- **Records supplied**
────
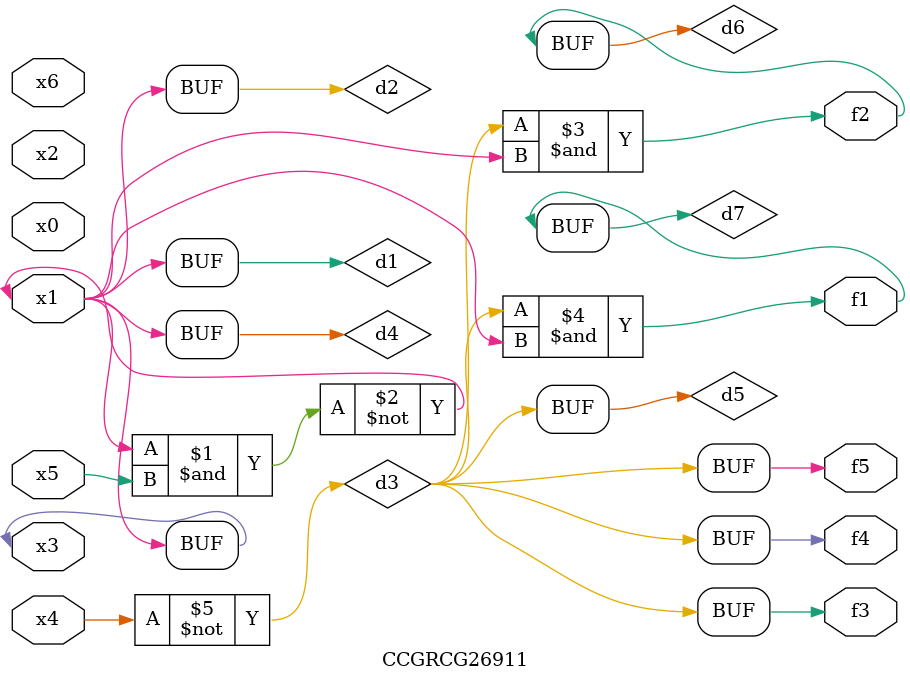
<source format=v>
module CCGRCG26911(
	input x0, x1, x2, x3, x4, x5, x6,
	output f1, f2, f3, f4, f5
);

	wire d1, d2, d3, d4, d5, d6, d7;

	buf (d1, x1, x3);
	nand (d2, x1, x5);
	not (d3, x4);
	buf (d4, d1, d2);
	buf (d5, d3);
	and (d6, d3, d4);
	and (d7, d3, d4);
	assign f1 = d7;
	assign f2 = d6;
	assign f3 = d5;
	assign f4 = d5;
	assign f5 = d5;
endmodule

</source>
────
- **Required work**
Go over the listing above and return each line with "assign".

- **Answer section**
	assign f1 = d7;
	assign f2 = d6;
	assign f3 = d5;
	assign f4 = d5;
	assign f5 = d5;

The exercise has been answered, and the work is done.